Moreover, Allah wants the husband to give the wife her rightful dowry; He should not deny her this right or pressurize her to forgo it. He says: And if you wish to have (one) wife in place of another and you have given one of them a heap of gold, then take not from it anything; would you take it by slandering (her) and (doing her) manifest wrong? And how could ye take it when ye have gone in unto each other, and they have taken from you a solemn covenant? (4:20-21). This means that justice in this domain is a firm covenant.

Moreover, jurist's Fatwas might vary with respect to sexual rights.

The well-known Fatwa among them is that the woman has a right of once every four months. But we believe that the right of the woman is equal to that of the man. This means that just as the woman should give her husband his sexual rights whenever he needs them, the husband too has to give her this right whenever need be; that is of course without causing any harm and in the absence of any legal or physical hindrance.

Allah says: and they have rights similar to those against than in a just manner and the men are a degree above them. (This degree has to do with divorce).

Thus, the man has a right to have a sexual relation with his wife in all circumstances unless there is a legal excuse. She has to oblige and she cannot leave the house if he needs her to satisfy his needs. But there is no such need we advise the woman, as a precautionary measure, not to leave the house without the husband's permission in accordance with the view of Sayyed Al-Khouie (May Allah bless his soul), while other jurists believe that she does not have the right, under any circumstances, to leave the house without her husband's permission.

It is also impermissible for the man to hit his wife at will that is without a justified reason. Such as when the man comes home to find, for instance that his son is dirty, or that he does not like the food, or that she would be tired and asleep while he wants her to make him a cup of coffee. Such a mentality reveals that many men feel that their wives are slaves, while a woman is a human being just like a man.

Form a legal point of view a man does not own his wife through the marriage contract. This contract is a contract like any other made of articles with some binding to this party while others are binding to the other party.

A husband or a wife might think that he/she owns her/his spouse. This is not true. Both remain equal human beings that are government by the contract they agreed on.
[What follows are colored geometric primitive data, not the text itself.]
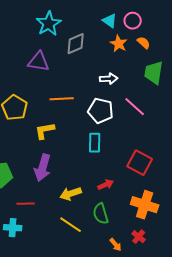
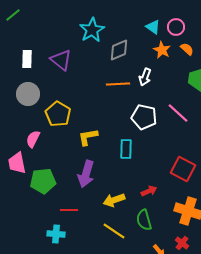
purple triangle: (39, 62) -> (61, 60), moved, turned 30
white arrow: (109, 79) -> (145, 77), moved, turned 114
orange line: (62, 99) -> (118, 84), moved
cyan rectangle: (95, 143) -> (126, 149), moved

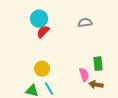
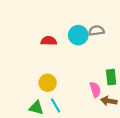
cyan circle: (39, 19) -> (78, 35), moved
red semicircle: (43, 32) -> (49, 41), turned 48

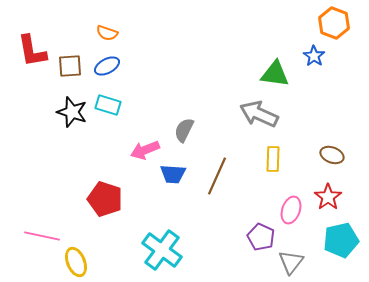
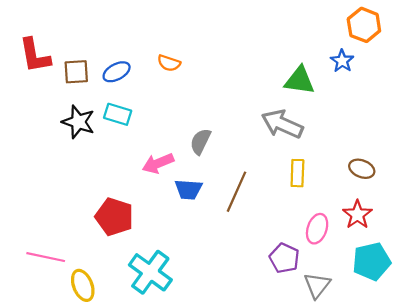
orange semicircle: (107, 33) -> (169, 63), moved
cyan cross: (162, 250) -> (150, 272), moved

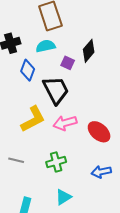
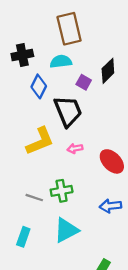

There are men who send their wives to their parent's houses. But this is impermissible, just as it is impermissible for them not to provide food, clothes, and health care for their wives. Wives too should not leave their houses just because they are angry. It is true that sometimes they might be hit or treated violently. And in such cases they are allowed to leave. But husbands are not allowed to throw them out; if they do, they still have to provide for them. If they do not then this right becomes a kind of debt. This is only just. Moreover, a woman is not allowed to hit her husband if he is weaker than her, and this is also based on the rule of equality in rights.

Allah has laid down the basis of the matrimonial relationship on two principles: keep (them) in good fellowship or let (them) go with kindness. Those who want to preserve their marriage ought to do so through good fellowship, giving each party his right, and those who want to terminate it, should do so in kindness and not through pressures and the like. This is the theme of justice that should regulate the marriage.

Part of the kindness Allah calls for, is in the issue of housework which if stipulated in the marriage contract that the woman should undertake to do it then woman has to, but if not, then the woman has the choice. But usually when the man treats his wife kindly and lovingly the woman would gladly do the housework but when he hits or curses her or her family then how could she serve him. Marriage is an institute that serves the future and the society. Thus, whoever wants to marry, be it a man or a woman, should do so as a human being.